Top of RECORDS FOR THIS EXERCISE
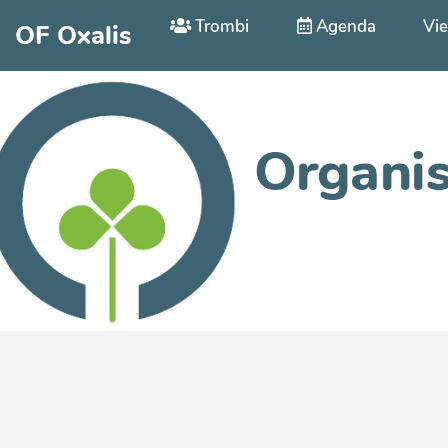
Aller au contenu principal
Trombi
Agenda
Vie
OF Oxalis
Organis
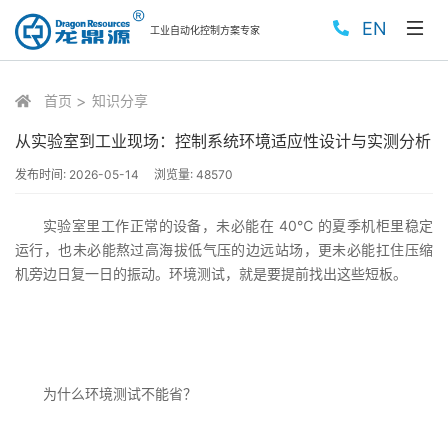
EN
工业自动化控制方案专家
首页
知识分享
从实验室到工业现场：控制系统环境适应性设计与实测分析
发布时间:
2026-05-14
浏览量:
48570
实验室里工作正常的设备，未必能在 40℃ 的夏季机柜里稳定
运行，也未必能熬过高海拔低气压的边远站场，更未必能扛住压缩
机旁边日复一日的振动。环境测试，就是要提前找出这些短板。
为什么环境测试不能省？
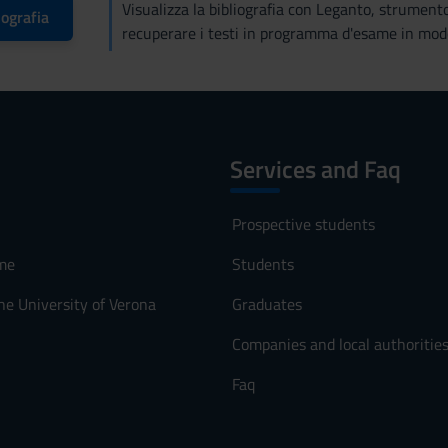
Visualizza la bibliografia con Leganto, strument
iografia
recuperare i testi in programma d'esame in mod
Services and Faq
Prospective students
me
Students
he University of Verona
Graduates
Companies and local authoritie
Faq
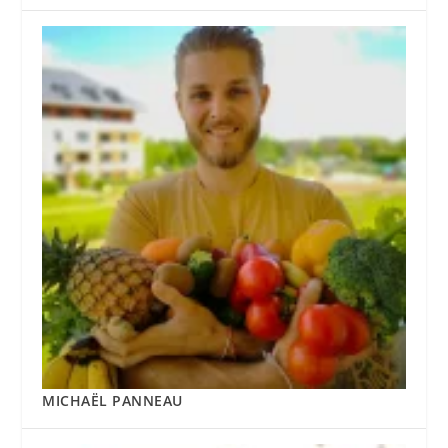
MICHAËL PANNEAU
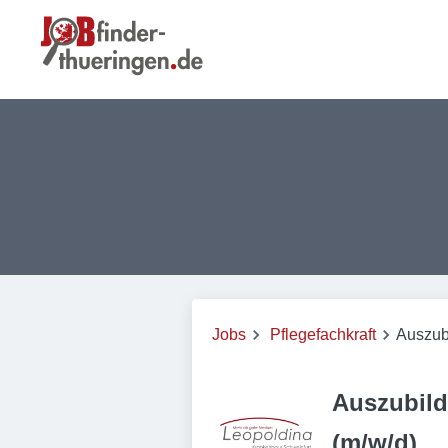
Jobs
Pflegefachkraft
Auszubi
Auszubild
(m/w/d)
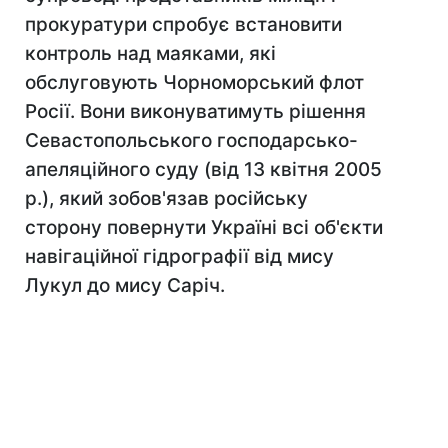
прокуратури спробує встановити
контроль над маяками, які
обслуговують Чорноморський флот
Росії. Вони виконуватимуть рішення
Севастопольського господарсько-
апеляційного суду (від 13 квітня 2005
р.), який зобов'язав російську
сторону повернути Україні всі об'єкти
навігаційної гідрографії від мису
Лукул до мису Саріч.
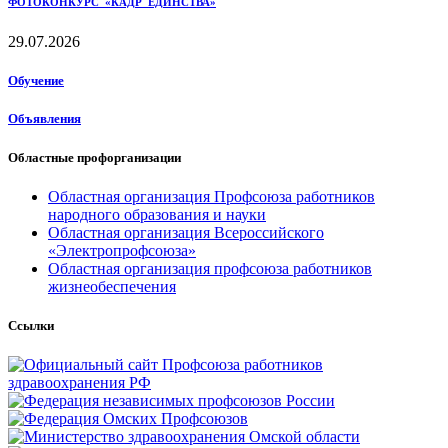
ФОТОКОНКУРС «КАДР ЕДИНСТВА»
29.07.2026
Обучение
Объявления
Областные профорганизации
Областная организация Профсоюза работников
народного образования и науки
Областная организация Всероссийского
«Электропрофсоюза»
Областная организация профсоюза работников
жизнеобеспечения
Ссылки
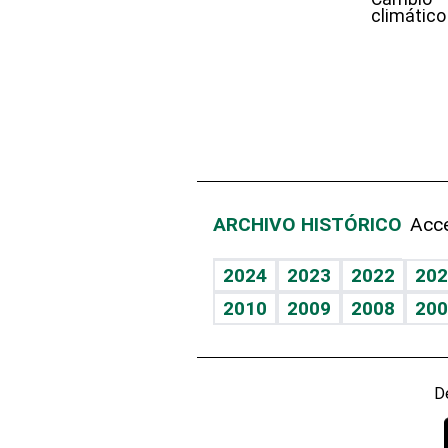
climático
ARCHIVO HISTÓRICO
Acce
2024
2023
2022
202
2010
2009
2008
200
D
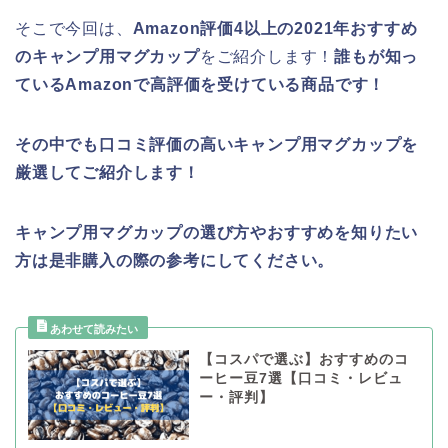
そこで今回は、
Amazon評価4以上の2021年おすすめ
のキャンプ用マグカップ
をご紹介します！
誰もが知っ
ているAmazonで高評価を受けている商品です！
その中でも口コミ評価の高いキャンプ用マグカップ
を
厳選してご紹介します！
キャンプ用マグカップの選び方やおすすめを知りたい
方は是非購入の際の参考にしてください。
【コスパで選ぶ】おすすめのコ
ーヒー豆7選【口コミ・レビュ
ー・評判】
Bottom of RECORDS FOR THIS EXERCISE
• [WHAT YOU SHOULD DO]:
Retype the text read from every one of the records above, line for line, and leave the pictures out of your answer.

• [TASK OUTPUT]:
Aller au contenu principal
Trombi
Agenda
Vie
OF Oxalis
Organis
EN
工业自动化控制方案专家
首页
知识分享
从实验室到工业现场：控制系统环境适应性设计与实测分析
发布时间:
2026-05-14
浏览量:
48570
实验室里工作正常的设备，未必能在 40℃ 的夏季机柜里稳定
运行，也未必能熬过高海拔低气压的边远站场，更未必能扛住压缩
机旁边日复一日的振动。环境测试，就是要提前找出这些短板。
为什么环境测试不能省？
Visualizza la bibliografia con Leganto, strument
iografia
recuperare i testi in programma d'esame in mod
Services and Faq
Prospective students
me
Students
he University of Verona
Graduates
Companies and local authoritie
Faq
MICHAËL PANNEAU
Jobs
Pflegefachkraft
Auszubi
Auszubild
(m/w/d)
прокуратури спробує встановити
контроль над маяками, які
обслуговують Чорноморський флот
Росії. Вони виконуватимуть рішення
Севастопольського господарсько-
апеляційного суду (від 13 квітня 2005
р.), який зобов'язав російську
сторону повернути Україні всі об'єкти
навігаційної гідрографії від мису
Лукул до мису Саріч.
ФОТОКОНКУРС «КАДР ЕДИНСТВА»
29.07.2026
Обучение
Объявления
Областные профорганизации
Областная организация Профсоюза работников
народного образования и науки
Областная организация Всероссийского
«Электропрофсоюза»
Областная организация профсоюза работников
жизнеобеспечения
Ссылки
climático
ARCHIVO HISTÓRICO
Acce
2024
2023
2022
202
2010
2009
2008
200
D
そこで今回は、
Amazon評価4以上の2021年おすすめ
のキャンプ用マグカップ
をご紹介します！
誰もが知っ
ているAmazonで高評価を受けている商品です！
その中でも口コミ評価の高いキャンプ用マグカップ
を
厳選してご紹介します！
キャンプ用マグカップの選び方やおすすめを知りたい
方は是非購入の際の参考にしてください。
【コスパで選ぶ】おすすめのコ
ーヒー豆7選【口コミ・レビュ
ー・評判】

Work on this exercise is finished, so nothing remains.